本当にやりたいことなのか?
『せっかくここまで来たんだからどこか行こうよ』
試験が終わり、暑い夏の空気に投げ出された僕は生い茂るビル群を見上げこう思った。でも忙しい毎日、日曜日の体は相当疲れていた。なんかボーっとしている。
『博物館でも行く?』
『いや、疲れてるからな……。ずっと立っているのはな……』
『じゃあ座ってたらいいよね、乗ったことのない地下鉄にでも乗る?』
『まあ乗ってみるか』
地下鉄は短いホームのわりには人が次々とやってきて列を成していく。時刻表を見ると「本日はイベントのため増便します」という張り紙がされていた。
地下鉄に乗り込む。駅を進むたび次々と高校生から大学生くらいの人が乗ってくる。
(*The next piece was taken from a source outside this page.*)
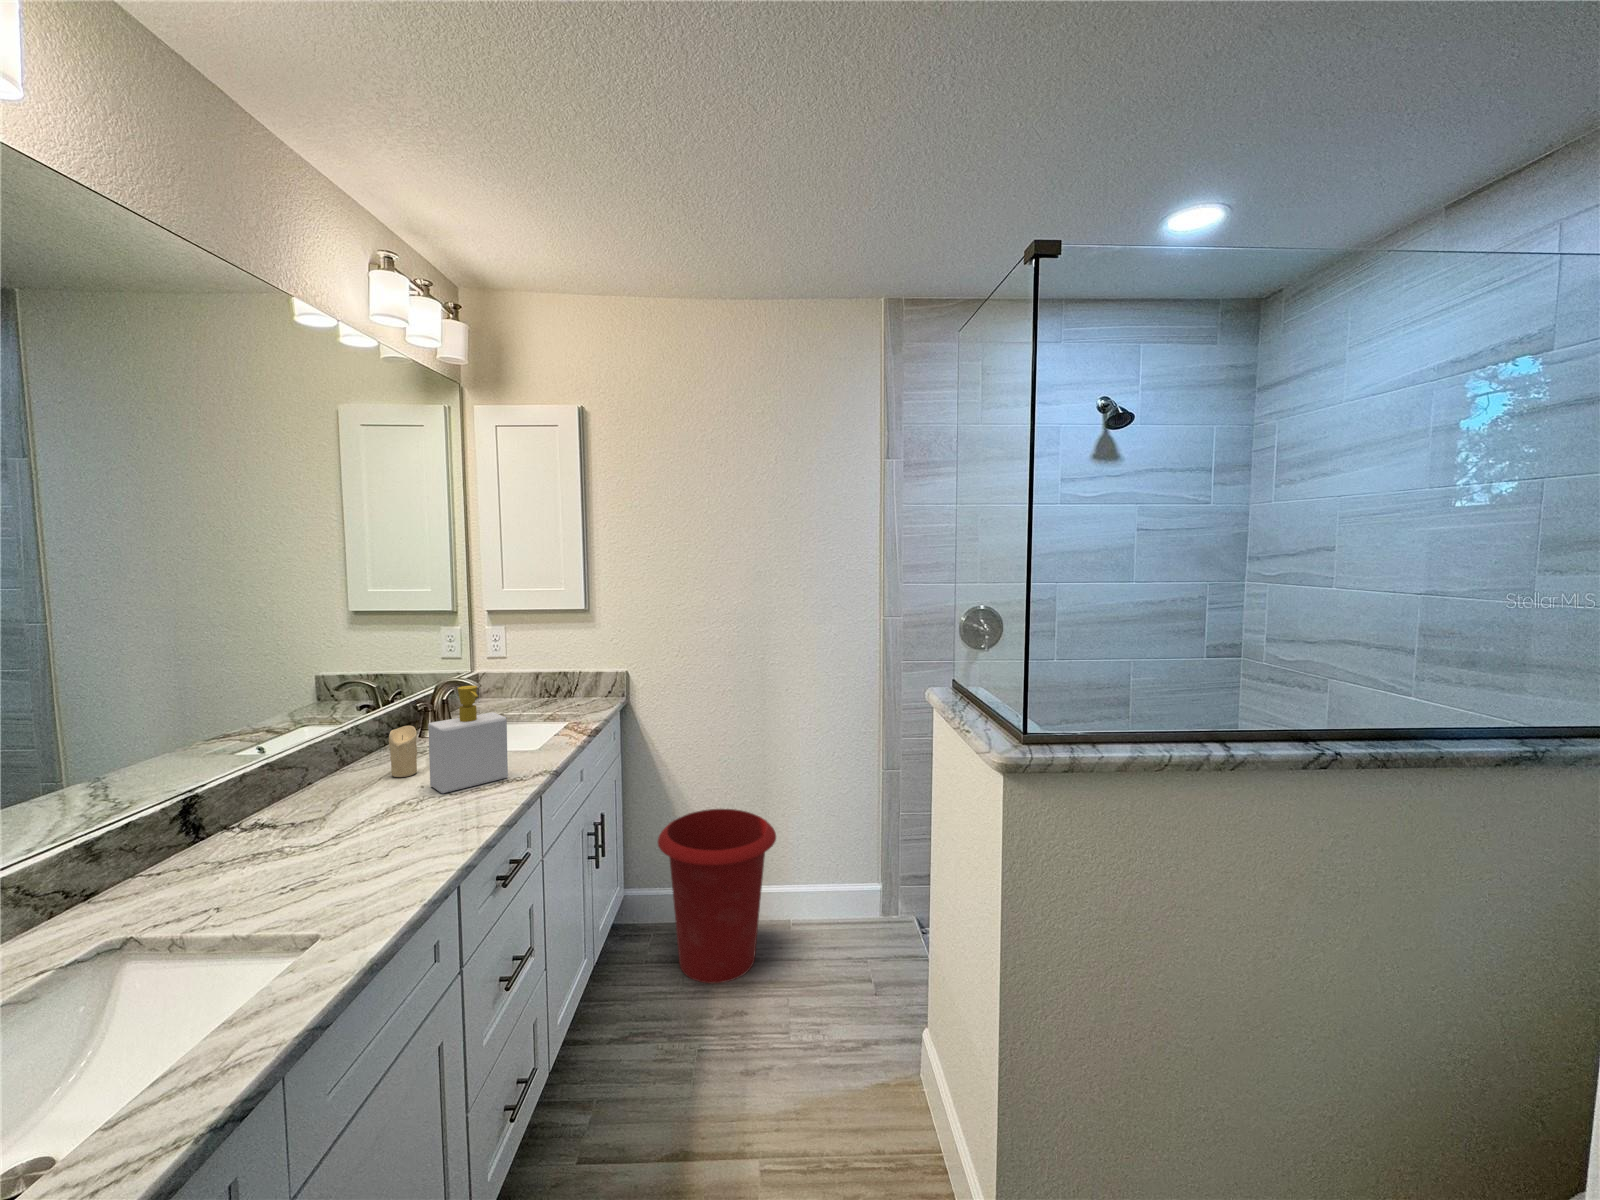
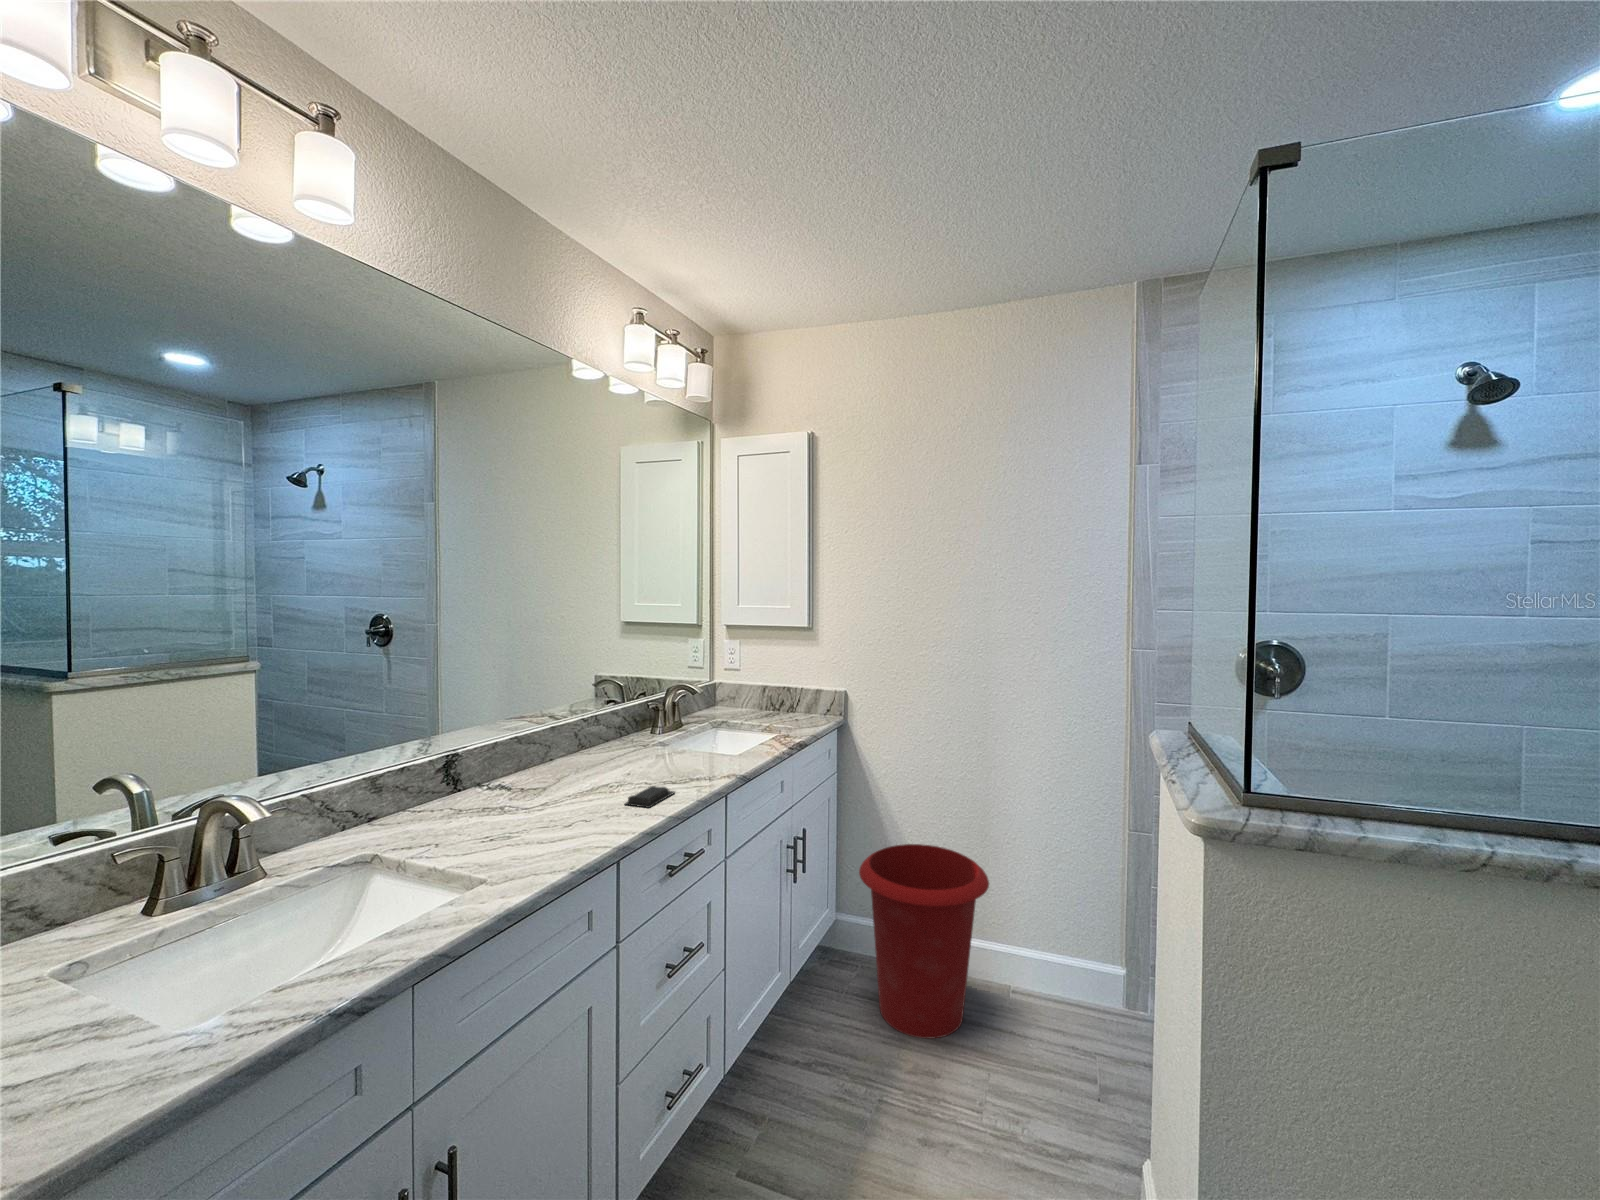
soap bottle: present [428,686,508,793] -> none [632,685,696,781]
candle: present [389,726,418,777] -> none [609,718,631,763]
soap bar: none [443,795,497,821] -> present [625,786,675,808]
フリフリとおしゃれしている女子。笑みを浮かべて友達と話す男子。人に挟まれて緊張した面持ちの女子。だがみんな同じタオルを持っていた。
『あ、イベントの客だ』
もう遅かった。電車はもう満員、降りる駅にも降りれず、僕はキラキラした人に挟まれ緊張したままやり過ごし、終着駅で降りることとなった。
そこにもイベントに向かう人たちがいた。イベントのポスターを撮っているようだ。首にはあのタオル。駅を出ると大きなモニュメント。家族連れが仲よく写真を撮っていた。子供たちがモニュメントを挟んでポーズ。自分もボーっとそれを見た後にチーズ。正直全く興味がなかったので『でかいな』以外何も感じなかった。
『何やってるんだろう』
予定のない終着駅の街。他にすることもない。僕は数分後にはもう駅のホームにいた。目の前を快速が通過していった。
『なんか悲しいです。楽しくない……』
『ここまで来るなら博物館行けた……』
『もう疲れた、帰ろうよ』
帰りにミ〇ドを買った。あの瞬間があの日のハイライトだった。僕は確かに日曜の昼下がりに「楽しい」が詰まった街にいたし、周りの人みたいにあの街で楽しく過ごす時間はあった。でも体も心も疲れていたし、本当は帰ってゴロゴロしたかったんだ。別によくないことをしたわけではないんだけど、結局周りにいる幸せな人を見ているだけで自分が本当にやりたいと思ってること、心の声を聞けてなかったのかもしれない。「せっかく」だから楽しもうとしても返って疲れてしまうこともあるのかもしれない。世間的な幸せと、自分の幸せは違うかもしれない。まだよくわかってないから今度もしそういう事があるなら自分に問いかけてみたい。『本当に今やりたいことなのか?』と。